(Given data Opens)
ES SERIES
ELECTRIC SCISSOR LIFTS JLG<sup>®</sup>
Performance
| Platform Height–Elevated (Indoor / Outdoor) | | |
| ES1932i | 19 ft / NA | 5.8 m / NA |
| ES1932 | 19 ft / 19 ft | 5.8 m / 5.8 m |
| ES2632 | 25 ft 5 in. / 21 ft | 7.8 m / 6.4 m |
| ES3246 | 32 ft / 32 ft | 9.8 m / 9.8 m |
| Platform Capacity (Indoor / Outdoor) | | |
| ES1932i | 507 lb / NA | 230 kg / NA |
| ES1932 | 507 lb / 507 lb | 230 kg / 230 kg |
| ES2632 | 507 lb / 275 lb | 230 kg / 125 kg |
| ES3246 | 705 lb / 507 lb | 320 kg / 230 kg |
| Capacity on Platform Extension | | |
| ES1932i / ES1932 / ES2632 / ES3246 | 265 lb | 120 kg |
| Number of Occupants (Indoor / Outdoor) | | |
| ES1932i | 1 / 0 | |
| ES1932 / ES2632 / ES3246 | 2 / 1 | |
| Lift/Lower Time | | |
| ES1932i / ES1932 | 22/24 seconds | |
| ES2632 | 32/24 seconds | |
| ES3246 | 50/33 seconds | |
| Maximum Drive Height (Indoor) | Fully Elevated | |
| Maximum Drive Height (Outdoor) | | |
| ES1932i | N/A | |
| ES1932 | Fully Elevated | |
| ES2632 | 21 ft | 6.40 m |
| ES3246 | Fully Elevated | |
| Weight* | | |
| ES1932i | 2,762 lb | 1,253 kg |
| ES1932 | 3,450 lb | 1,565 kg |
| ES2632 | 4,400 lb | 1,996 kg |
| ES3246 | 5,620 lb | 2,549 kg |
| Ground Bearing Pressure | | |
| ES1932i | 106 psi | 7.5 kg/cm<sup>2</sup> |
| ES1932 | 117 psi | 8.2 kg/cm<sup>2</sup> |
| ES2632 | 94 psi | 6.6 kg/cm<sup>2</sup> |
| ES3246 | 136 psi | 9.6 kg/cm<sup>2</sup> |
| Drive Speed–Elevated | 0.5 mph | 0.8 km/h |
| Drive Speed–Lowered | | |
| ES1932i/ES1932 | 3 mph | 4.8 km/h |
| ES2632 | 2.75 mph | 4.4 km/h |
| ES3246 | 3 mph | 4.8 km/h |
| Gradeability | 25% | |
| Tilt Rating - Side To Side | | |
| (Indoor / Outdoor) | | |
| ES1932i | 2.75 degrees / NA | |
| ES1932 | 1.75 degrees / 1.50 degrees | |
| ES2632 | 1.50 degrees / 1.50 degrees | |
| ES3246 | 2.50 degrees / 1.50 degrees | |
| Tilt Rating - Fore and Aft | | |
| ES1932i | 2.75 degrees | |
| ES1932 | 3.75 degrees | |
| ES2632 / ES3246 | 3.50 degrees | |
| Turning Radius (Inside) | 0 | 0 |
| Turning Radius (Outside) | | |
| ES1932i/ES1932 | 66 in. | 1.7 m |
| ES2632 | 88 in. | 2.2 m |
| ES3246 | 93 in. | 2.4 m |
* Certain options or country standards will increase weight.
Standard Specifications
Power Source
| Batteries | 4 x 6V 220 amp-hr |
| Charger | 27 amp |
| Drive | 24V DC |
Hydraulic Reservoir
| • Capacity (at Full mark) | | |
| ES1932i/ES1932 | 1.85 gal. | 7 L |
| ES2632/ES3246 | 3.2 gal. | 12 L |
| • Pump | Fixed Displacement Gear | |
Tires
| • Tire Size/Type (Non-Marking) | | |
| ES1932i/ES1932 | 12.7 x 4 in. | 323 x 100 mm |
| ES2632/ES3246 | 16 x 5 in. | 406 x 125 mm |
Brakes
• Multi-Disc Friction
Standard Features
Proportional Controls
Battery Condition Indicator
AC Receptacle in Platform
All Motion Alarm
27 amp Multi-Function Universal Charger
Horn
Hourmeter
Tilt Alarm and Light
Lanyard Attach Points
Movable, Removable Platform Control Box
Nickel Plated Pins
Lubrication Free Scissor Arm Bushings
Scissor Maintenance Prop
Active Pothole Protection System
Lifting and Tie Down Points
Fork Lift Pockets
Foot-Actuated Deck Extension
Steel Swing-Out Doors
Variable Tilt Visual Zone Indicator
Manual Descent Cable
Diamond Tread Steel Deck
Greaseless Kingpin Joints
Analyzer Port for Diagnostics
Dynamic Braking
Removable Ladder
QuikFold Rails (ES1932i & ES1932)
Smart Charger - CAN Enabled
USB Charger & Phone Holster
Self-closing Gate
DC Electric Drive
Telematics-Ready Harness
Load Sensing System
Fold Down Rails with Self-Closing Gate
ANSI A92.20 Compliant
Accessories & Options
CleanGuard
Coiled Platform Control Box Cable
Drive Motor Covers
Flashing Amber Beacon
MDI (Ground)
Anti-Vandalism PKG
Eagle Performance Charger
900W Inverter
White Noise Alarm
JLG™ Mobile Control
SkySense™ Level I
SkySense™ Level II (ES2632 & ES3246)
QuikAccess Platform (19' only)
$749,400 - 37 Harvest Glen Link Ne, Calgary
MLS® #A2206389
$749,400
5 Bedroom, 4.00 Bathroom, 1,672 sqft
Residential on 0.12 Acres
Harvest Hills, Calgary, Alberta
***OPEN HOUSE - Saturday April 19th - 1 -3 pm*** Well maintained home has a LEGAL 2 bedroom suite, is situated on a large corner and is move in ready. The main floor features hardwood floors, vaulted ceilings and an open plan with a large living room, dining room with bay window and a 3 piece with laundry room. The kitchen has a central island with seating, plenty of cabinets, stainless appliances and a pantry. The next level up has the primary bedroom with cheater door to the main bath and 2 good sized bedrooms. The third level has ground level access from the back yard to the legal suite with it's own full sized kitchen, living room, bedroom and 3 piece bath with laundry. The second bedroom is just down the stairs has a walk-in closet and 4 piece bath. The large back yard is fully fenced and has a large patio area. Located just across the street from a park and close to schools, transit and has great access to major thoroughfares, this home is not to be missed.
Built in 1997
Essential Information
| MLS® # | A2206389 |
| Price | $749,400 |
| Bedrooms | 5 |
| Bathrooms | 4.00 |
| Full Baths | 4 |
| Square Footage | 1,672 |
(Given data Closes)
Work instruction ▸
Only lines that contain the string "Tilt" count; pick each one out of the records and copy it.

Answer below ▸
| Tilt Rating - Side To Side | | |
| Tilt Rating - Fore and Aft | | |
Tilt Alarm and Light
Variable Tilt Visual Zone Indicator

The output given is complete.